**Aim of the exercise:**
Write the records out once more, exactly as they appear below.

**Task data:**

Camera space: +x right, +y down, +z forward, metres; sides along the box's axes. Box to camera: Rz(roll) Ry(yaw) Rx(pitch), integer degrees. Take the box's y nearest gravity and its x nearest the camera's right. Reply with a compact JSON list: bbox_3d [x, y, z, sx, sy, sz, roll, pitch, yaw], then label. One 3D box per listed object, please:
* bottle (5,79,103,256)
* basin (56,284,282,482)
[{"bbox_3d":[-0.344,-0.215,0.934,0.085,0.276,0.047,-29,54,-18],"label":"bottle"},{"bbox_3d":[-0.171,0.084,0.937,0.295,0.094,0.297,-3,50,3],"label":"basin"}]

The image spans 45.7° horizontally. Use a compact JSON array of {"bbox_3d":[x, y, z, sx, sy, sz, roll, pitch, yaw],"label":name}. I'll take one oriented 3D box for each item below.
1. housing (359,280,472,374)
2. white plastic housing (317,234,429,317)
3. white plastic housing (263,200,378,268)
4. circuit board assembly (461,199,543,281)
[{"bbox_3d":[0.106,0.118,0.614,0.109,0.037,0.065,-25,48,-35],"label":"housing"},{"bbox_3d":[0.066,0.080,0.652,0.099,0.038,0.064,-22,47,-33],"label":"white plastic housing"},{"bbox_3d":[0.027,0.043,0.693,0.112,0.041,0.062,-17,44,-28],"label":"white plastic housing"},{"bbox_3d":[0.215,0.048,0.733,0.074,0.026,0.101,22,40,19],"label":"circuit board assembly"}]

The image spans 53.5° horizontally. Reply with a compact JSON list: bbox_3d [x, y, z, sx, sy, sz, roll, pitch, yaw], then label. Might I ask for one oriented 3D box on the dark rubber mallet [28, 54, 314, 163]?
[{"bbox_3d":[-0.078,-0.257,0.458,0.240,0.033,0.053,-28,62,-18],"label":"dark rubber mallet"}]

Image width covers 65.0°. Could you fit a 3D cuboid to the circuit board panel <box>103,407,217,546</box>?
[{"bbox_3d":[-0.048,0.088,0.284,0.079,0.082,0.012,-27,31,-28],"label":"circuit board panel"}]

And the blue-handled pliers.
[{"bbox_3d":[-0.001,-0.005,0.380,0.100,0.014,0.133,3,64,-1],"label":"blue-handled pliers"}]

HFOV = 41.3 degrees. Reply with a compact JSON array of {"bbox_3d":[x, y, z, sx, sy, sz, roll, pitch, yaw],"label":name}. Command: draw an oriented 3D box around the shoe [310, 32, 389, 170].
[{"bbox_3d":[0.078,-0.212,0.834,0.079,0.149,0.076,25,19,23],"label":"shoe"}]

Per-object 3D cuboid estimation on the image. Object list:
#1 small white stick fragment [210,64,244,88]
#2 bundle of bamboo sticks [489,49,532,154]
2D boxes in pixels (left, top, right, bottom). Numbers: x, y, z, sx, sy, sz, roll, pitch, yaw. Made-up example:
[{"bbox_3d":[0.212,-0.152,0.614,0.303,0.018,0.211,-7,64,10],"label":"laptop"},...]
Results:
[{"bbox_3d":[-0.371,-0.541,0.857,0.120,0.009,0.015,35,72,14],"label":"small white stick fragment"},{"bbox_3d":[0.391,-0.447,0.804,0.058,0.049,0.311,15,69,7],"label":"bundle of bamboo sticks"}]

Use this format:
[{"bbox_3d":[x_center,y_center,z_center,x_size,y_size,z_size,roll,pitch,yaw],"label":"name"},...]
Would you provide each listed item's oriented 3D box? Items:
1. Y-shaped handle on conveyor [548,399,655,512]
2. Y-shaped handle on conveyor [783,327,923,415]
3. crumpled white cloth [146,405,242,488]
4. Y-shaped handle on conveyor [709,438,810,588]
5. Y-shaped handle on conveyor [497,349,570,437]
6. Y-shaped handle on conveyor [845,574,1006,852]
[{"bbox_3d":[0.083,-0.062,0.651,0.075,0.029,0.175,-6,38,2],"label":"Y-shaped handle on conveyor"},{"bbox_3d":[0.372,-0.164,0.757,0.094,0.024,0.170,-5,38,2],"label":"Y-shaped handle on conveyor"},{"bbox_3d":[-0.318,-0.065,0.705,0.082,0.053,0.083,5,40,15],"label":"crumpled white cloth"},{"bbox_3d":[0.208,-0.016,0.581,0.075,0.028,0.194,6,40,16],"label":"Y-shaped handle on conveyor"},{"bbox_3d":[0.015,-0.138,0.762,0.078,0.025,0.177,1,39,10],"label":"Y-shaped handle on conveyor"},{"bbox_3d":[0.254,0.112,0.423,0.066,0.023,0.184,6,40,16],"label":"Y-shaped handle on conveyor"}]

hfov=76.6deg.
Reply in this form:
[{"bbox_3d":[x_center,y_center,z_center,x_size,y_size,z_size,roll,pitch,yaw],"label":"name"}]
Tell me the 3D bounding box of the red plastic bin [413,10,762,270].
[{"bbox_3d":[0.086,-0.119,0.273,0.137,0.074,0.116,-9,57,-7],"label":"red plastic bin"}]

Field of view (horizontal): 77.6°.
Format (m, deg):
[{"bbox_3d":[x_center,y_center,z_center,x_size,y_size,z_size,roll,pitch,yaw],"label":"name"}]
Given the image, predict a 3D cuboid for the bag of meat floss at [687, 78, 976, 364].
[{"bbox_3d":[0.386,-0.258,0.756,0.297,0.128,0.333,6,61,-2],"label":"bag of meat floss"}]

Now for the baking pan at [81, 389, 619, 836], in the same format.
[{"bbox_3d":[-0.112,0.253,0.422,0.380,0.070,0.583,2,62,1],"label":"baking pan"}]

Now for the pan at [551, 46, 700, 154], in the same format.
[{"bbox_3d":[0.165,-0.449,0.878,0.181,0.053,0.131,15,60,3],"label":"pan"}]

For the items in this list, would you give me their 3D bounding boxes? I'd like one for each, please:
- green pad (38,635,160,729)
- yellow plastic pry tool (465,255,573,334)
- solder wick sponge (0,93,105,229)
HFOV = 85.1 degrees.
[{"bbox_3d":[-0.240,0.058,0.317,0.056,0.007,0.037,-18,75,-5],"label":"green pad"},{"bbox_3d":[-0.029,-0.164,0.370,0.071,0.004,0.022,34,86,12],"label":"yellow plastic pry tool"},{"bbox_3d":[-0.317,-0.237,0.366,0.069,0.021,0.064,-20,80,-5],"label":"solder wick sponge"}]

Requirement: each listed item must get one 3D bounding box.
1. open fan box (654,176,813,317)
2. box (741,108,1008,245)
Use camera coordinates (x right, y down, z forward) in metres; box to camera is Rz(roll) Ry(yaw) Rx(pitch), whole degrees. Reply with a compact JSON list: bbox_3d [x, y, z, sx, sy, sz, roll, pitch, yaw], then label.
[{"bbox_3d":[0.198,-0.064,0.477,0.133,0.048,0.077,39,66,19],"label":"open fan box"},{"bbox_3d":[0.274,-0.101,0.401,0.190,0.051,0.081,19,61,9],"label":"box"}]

**Task result:**
Camera space: +x right, +y down, +z forward, metres; sides along the box's axes. Box to camera: Rz(roll) Ry(yaw) Rx(pitch), integer degrees. Take the box's y nearest gravity and its x nearest the camera's right. Reply with a compact JSON list: bbox_3d [x, y, z, sx, sy, sz, roll, pitch, yaw], then label. One 3D box per listed object, please:
* bottle (5,79,103,256)
* basin (56,284,282,482)
[{"bbox_3d":[-0.344,-0.215,0.934,0.085,0.276,0.047,-29,54,-18],"label":"bottle"},{"bbox_3d":[-0.171,0.084,0.937,0.295,0.094,0.297,-3,50,3],"label":"basin"}]

The image spans 45.7° horizontally. Use a compact JSON array of {"bbox_3d":[x, y, z, sx, sy, sz, roll, pitch, yaw],"label":name}. I'll take one oriented 3D box for each item below.
1. housing (359,280,472,374)
2. white plastic housing (317,234,429,317)
3. white plastic housing (263,200,378,268)
4. circuit board assembly (461,199,543,281)
[{"bbox_3d":[0.106,0.118,0.614,0.109,0.037,0.065,-25,48,-35],"label":"housing"},{"bbox_3d":[0.066,0.080,0.652,0.099,0.038,0.064,-22,47,-33],"label":"white plastic housing"},{"bbox_3d":[0.027,0.043,0.693,0.112,0.041,0.062,-17,44,-28],"label":"white plastic housing"},{"bbox_3d":[0.215,0.048,0.733,0.074,0.026,0.101,22,40,19],"label":"circuit board assembly"}]

The image spans 53.5° horizontally. Reply with a compact JSON list: bbox_3d [x, y, z, sx, sy, sz, roll, pitch, yaw], then label. Might I ask for one oriented 3D box on the dark rubber mallet [28, 54, 314, 163]?
[{"bbox_3d":[-0.078,-0.257,0.458,0.240,0.033,0.053,-28,62,-18],"label":"dark rubber mallet"}]

Image width covers 65.0°. Could you fit a 3D cuboid to the circuit board panel <box>103,407,217,546</box>?
[{"bbox_3d":[-0.048,0.088,0.284,0.079,0.082,0.012,-27,31,-28],"label":"circuit board panel"}]

And the blue-handled pliers.
[{"bbox_3d":[-0.001,-0.005,0.380,0.100,0.014,0.133,3,64,-1],"label":"blue-handled pliers"}]

HFOV = 41.3 degrees. Reply with a compact JSON array of {"bbox_3d":[x, y, z, sx, sy, sz, roll, pitch, yaw],"label":name}. Command: draw an oriented 3D box around the shoe [310, 32, 389, 170].
[{"bbox_3d":[0.078,-0.212,0.834,0.079,0.149,0.076,25,19,23],"label":"shoe"}]

Per-object 3D cuboid estimation on the image. Object list:
#1 small white stick fragment [210,64,244,88]
#2 bundle of bamboo sticks [489,49,532,154]
2D boxes in pixels (left, top, right, bottom). Numbers: x, y, z, sx, sy, sz, roll, pitch, yaw. Made-up example:
[{"bbox_3d":[0.212,-0.152,0.614,0.303,0.018,0.211,-7,64,10],"label":"laptop"},...]
Results:
[{"bbox_3d":[-0.371,-0.541,0.857,0.120,0.009,0.015,35,72,14],"label":"small white stick fragment"},{"bbox_3d":[0.391,-0.447,0.804,0.058,0.049,0.311,15,69,7],"label":"bundle of bamboo sticks"}]

Use this format:
[{"bbox_3d":[x_center,y_center,z_center,x_size,y_size,z_size,roll,pitch,yaw],"label":"name"},...]
Would you provide each listed item's oriented 3D box? Items:
1. Y-shaped handle on conveyor [548,399,655,512]
2. Y-shaped handle on conveyor [783,327,923,415]
3. crumpled white cloth [146,405,242,488]
4. Y-shaped handle on conveyor [709,438,810,588]
5. Y-shaped handle on conveyor [497,349,570,437]
6. Y-shaped handle on conveyor [845,574,1006,852]
[{"bbox_3d":[0.083,-0.062,0.651,0.075,0.029,0.175,-6,38,2],"label":"Y-shaped handle on conveyor"},{"bbox_3d":[0.372,-0.164,0.757,0.094,0.024,0.170,-5,38,2],"label":"Y-shaped handle on conveyor"},{"bbox_3d":[-0.318,-0.065,0.705,0.082,0.053,0.083,5,40,15],"label":"crumpled white cloth"},{"bbox_3d":[0.208,-0.016,0.581,0.075,0.028,0.194,6,40,16],"label":"Y-shaped handle on conveyor"},{"bbox_3d":[0.015,-0.138,0.762,0.078,0.025,0.177,1,39,10],"label":"Y-shaped handle on conveyor"},{"bbox_3d":[0.254,0.112,0.423,0.066,0.023,0.184,6,40,16],"label":"Y-shaped handle on conveyor"}]

hfov=76.6deg.
Reply in this form:
[{"bbox_3d":[x_center,y_center,z_center,x_size,y_size,z_size,roll,pitch,yaw],"label":"name"}]
Tell me the 3D bounding box of the red plastic bin [413,10,762,270].
[{"bbox_3d":[0.086,-0.119,0.273,0.137,0.074,0.116,-9,57,-7],"label":"red plastic bin"}]

Field of view (horizontal): 77.6°.
Format (m, deg):
[{"bbox_3d":[x_center,y_center,z_center,x_size,y_size,z_size,roll,pitch,yaw],"label":"name"}]
Given the image, predict a 3D cuboid for the bag of meat floss at [687, 78, 976, 364].
[{"bbox_3d":[0.386,-0.258,0.756,0.297,0.128,0.333,6,61,-2],"label":"bag of meat floss"}]

Now for the baking pan at [81, 389, 619, 836], in the same format.
[{"bbox_3d":[-0.112,0.253,0.422,0.380,0.070,0.583,2,62,1],"label":"baking pan"}]

Now for the pan at [551, 46, 700, 154], in the same format.
[{"bbox_3d":[0.165,-0.449,0.878,0.181,0.053,0.131,15,60,3],"label":"pan"}]

For the items in this list, would you give me their 3D bounding boxes? I'd like one for each, please:
- green pad (38,635,160,729)
- yellow plastic pry tool (465,255,573,334)
- solder wick sponge (0,93,105,229)
HFOV = 85.1 degrees.
[{"bbox_3d":[-0.240,0.058,0.317,0.056,0.007,0.037,-18,75,-5],"label":"green pad"},{"bbox_3d":[-0.029,-0.164,0.370,0.071,0.004,0.022,34,86,12],"label":"yellow plastic pry tool"},{"bbox_3d":[-0.317,-0.237,0.366,0.069,0.021,0.064,-20,80,-5],"label":"solder wick sponge"}]

Requirement: each listed item must get one 3D bounding box.
1. open fan box (654,176,813,317)
2. box (741,108,1008,245)
Use camera coordinates (x right, y down, z forward) in metres; box to camera is Rz(roll) Ry(yaw) Rx(pitch), whole degrees. Reply with a compact JSON list: bbox_3d [x, y, z, sx, sy, sz, roll, pitch, yaw], then label.
[{"bbox_3d":[0.198,-0.064,0.477,0.133,0.048,0.077,39,66,19],"label":"open fan box"},{"bbox_3d":[0.274,-0.101,0.401,0.190,0.051,0.081,19,61,9],"label":"box"}]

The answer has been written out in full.